Exercise description
Each line in the records that mentions the word "center" needs to be listed.
**** Working data ****
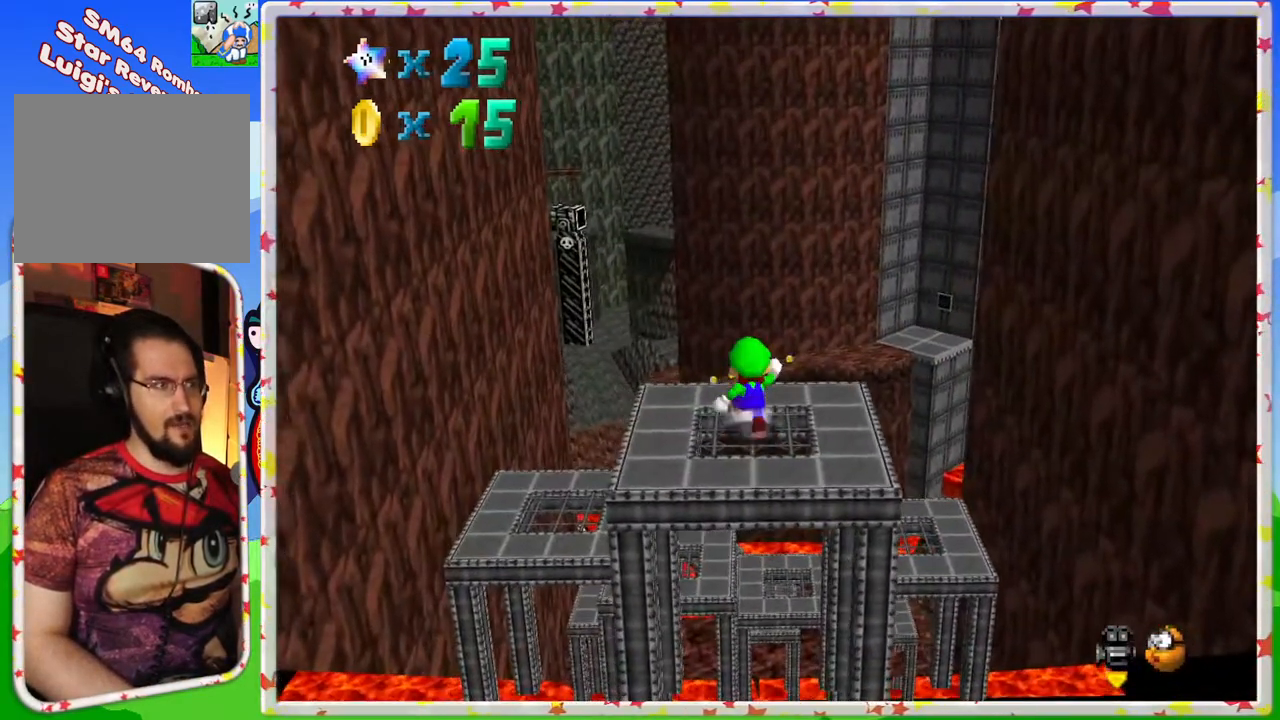
{"dt_ms": 500, "buttons": [], "left_stick": "up-left", "events": [[250, "A", "down"], [417, "left_stick", "up-left"], [483, "A", "up"]]}
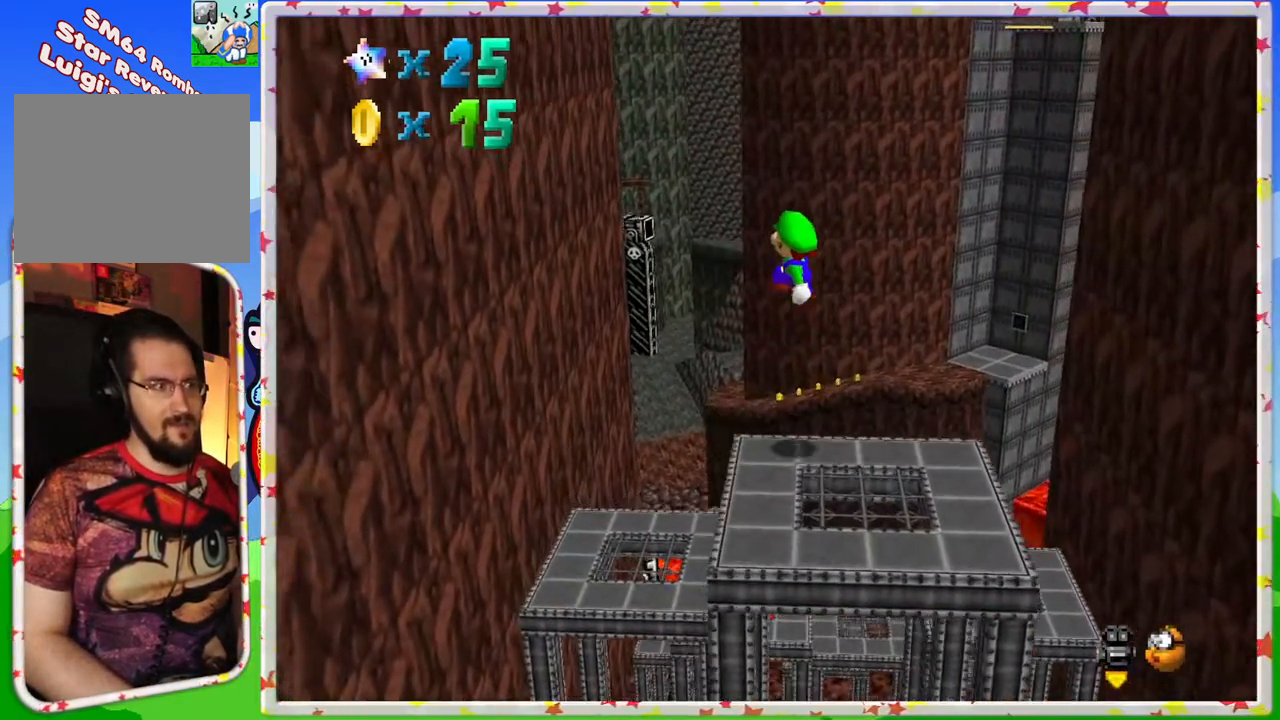
{"dt_ms": 1000, "buttons": ["A"], "left_stick": "up"}
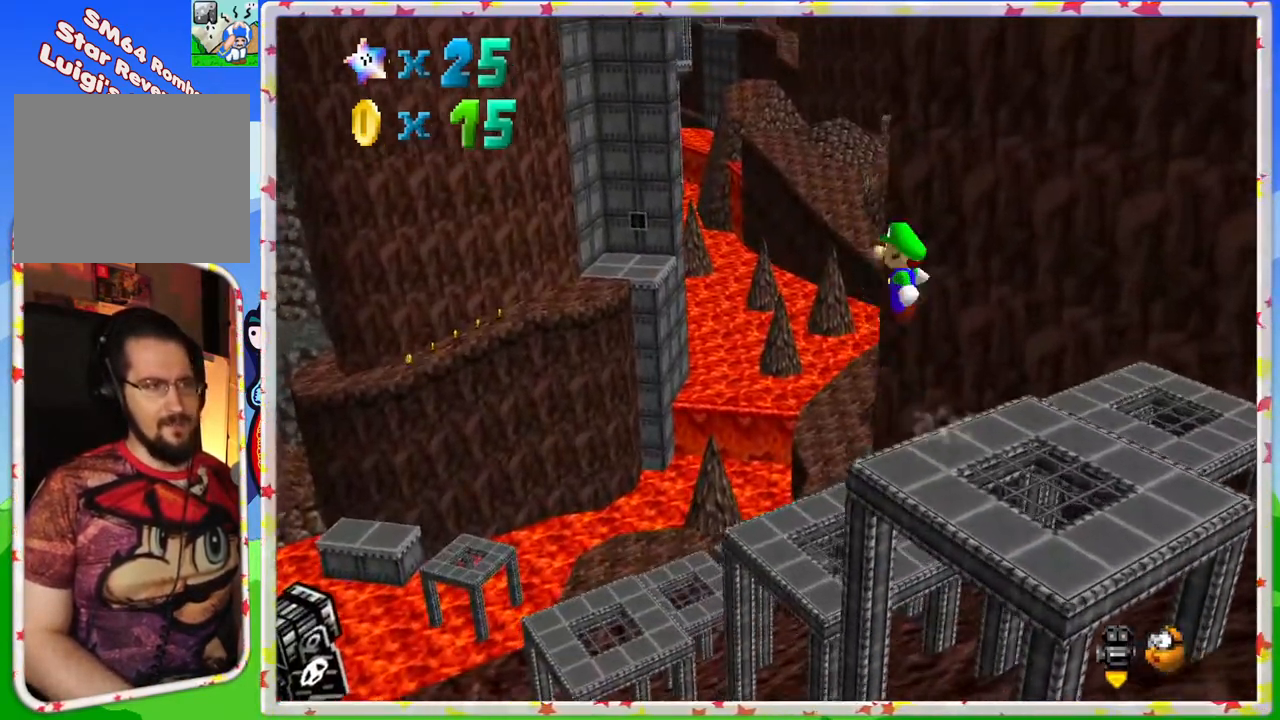
{"dt_ms": 500, "buttons": [], "left_stick": "up-right", "events": [[100, "A", "up"], [150, "left_stick", "right"], [417, "left_stick", "up-right"]]}
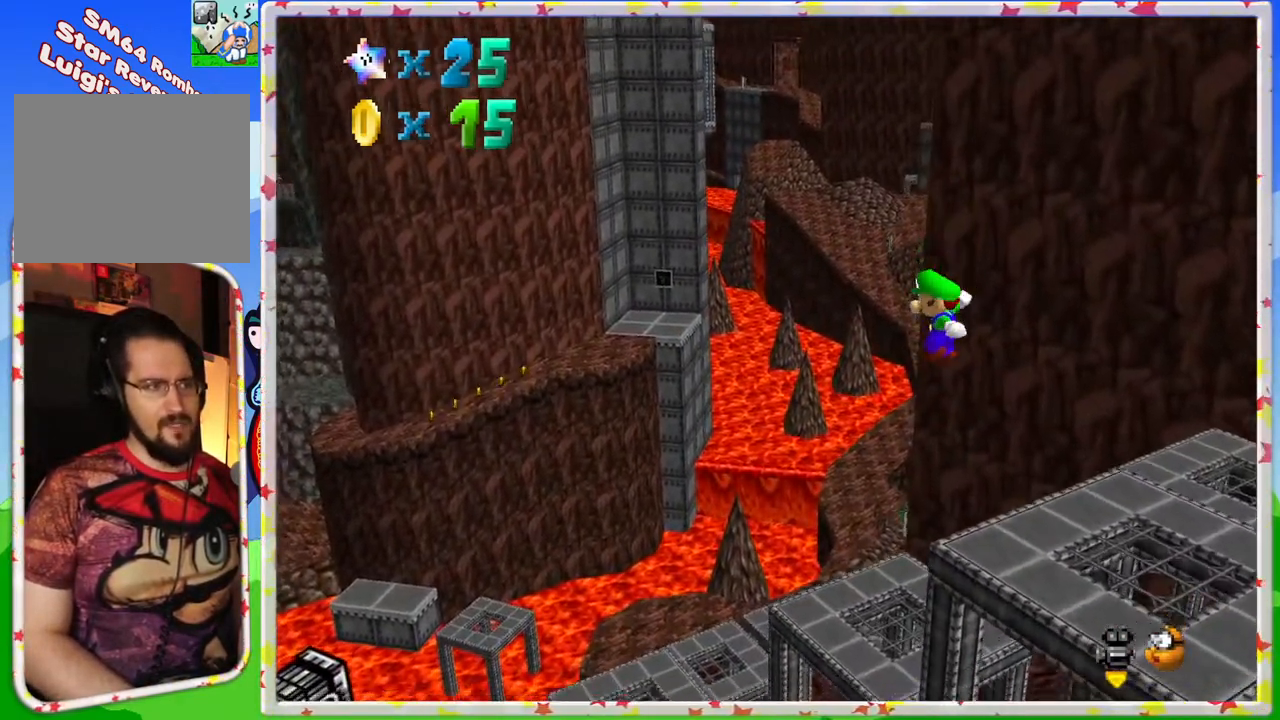
{"dt_ms": 500, "buttons": ["A", "B"], "left_stick": "up-left", "events": [[83, "C_LEFT", "down"], [150, "left_stick", "up"], [183, "C_LEFT", "up"], [317, "A", "down"], [317, "B", "down"], [400, "left_stick", "up-left"]]}
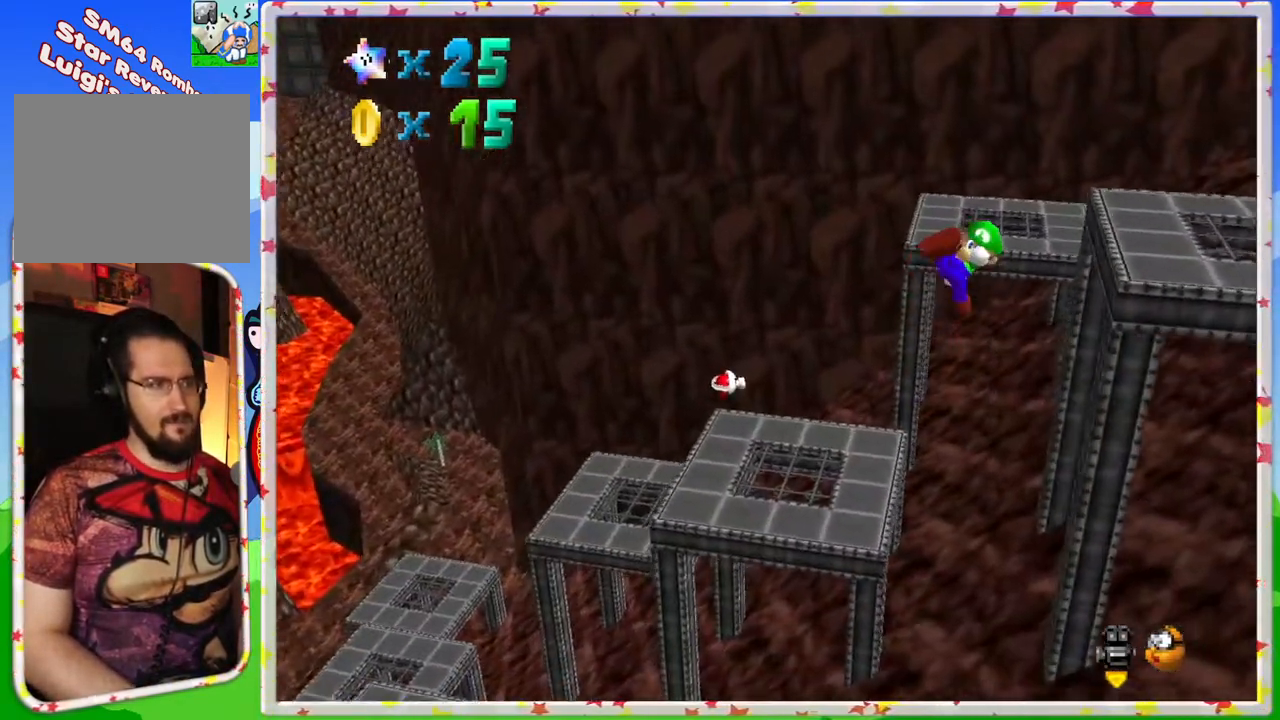
{"dt_ms": 500, "buttons": [], "left_stick": "up-left", "events": [[33, "B", "up"], [233, "A", "up"]]}
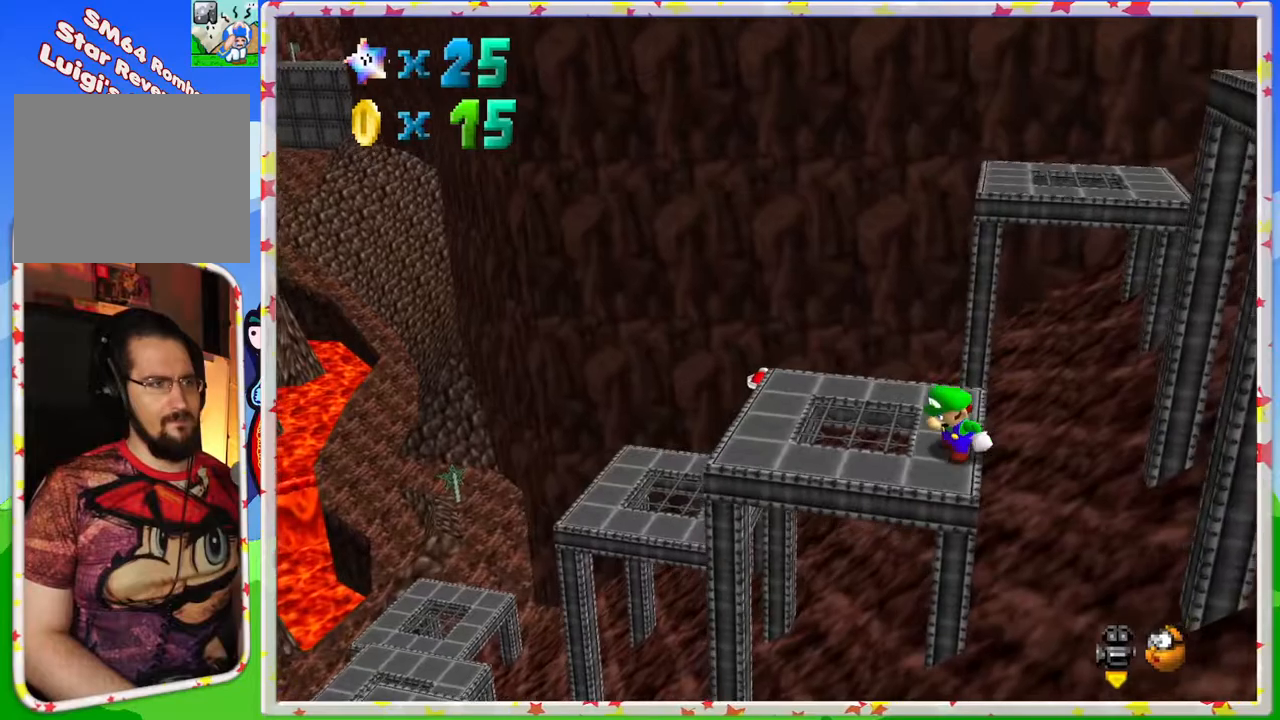
{"dt_ms": 500, "buttons": [], "left_stick": "up-left", "events": [[83, "left_stick", "center"], [250, "left_stick", "up-left"]]}
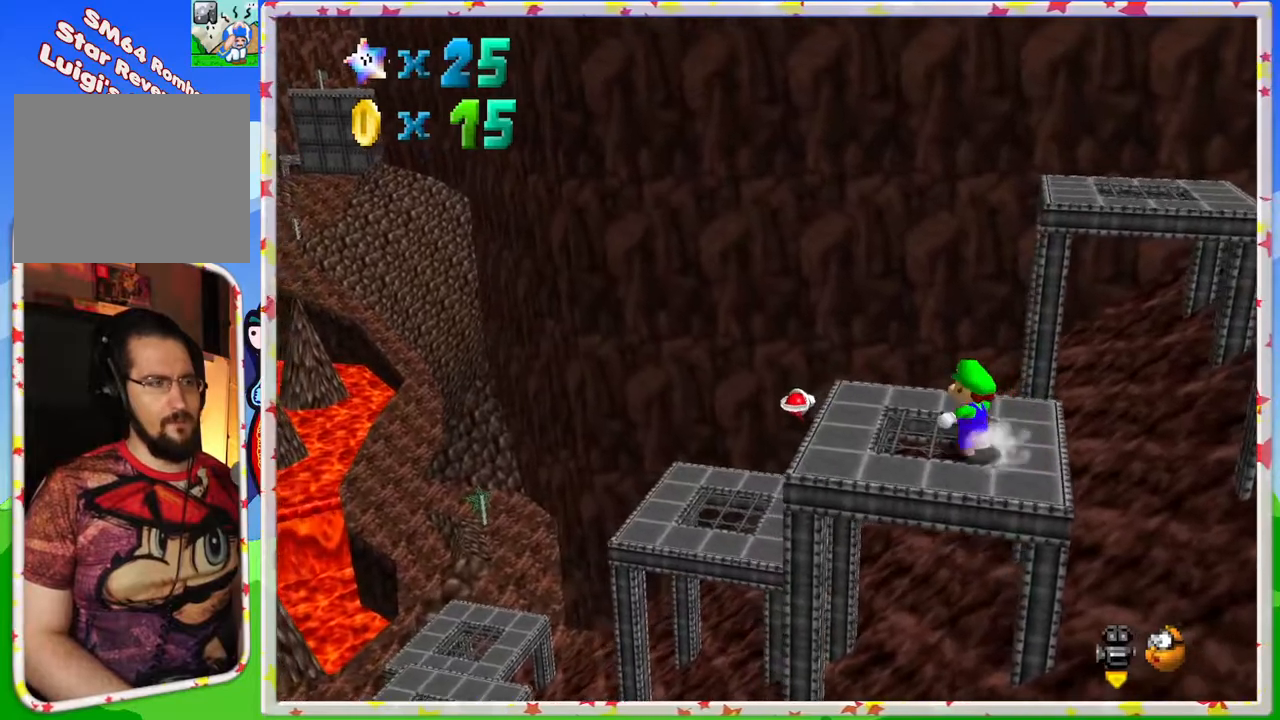
{"dt_ms": 500, "buttons": [], "left_stick": "up-left", "events": [[283, "A", "down"], [383, "A", "up"]]}
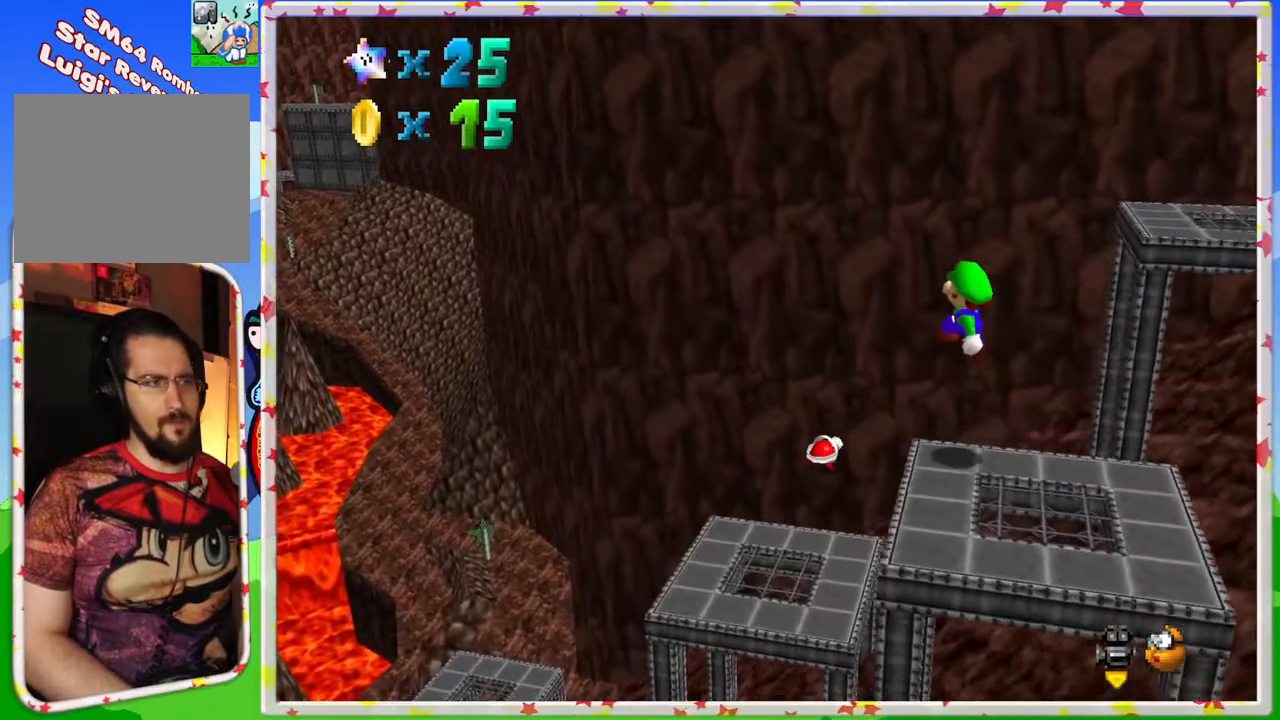
{"dt_ms": 500, "buttons": [], "left_stick": "up", "events": [[83, "left_stick", "down-left"], [233, "left_stick", "center"], [467, "left_stick", "up"]]}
****
Final answer
{"dt_ms": 500, "buttons": [], "left_stick": "up-left", "events": [[83, "left_stick", "center"], [250, "left_stick", "up-left"]]}
{"dt_ms": 500, "buttons": [], "left_stick": "up", "events": [[83, "left_stick", "down-left"], [233, "left_stick", "center"], [467, "left_stick", "up"]]}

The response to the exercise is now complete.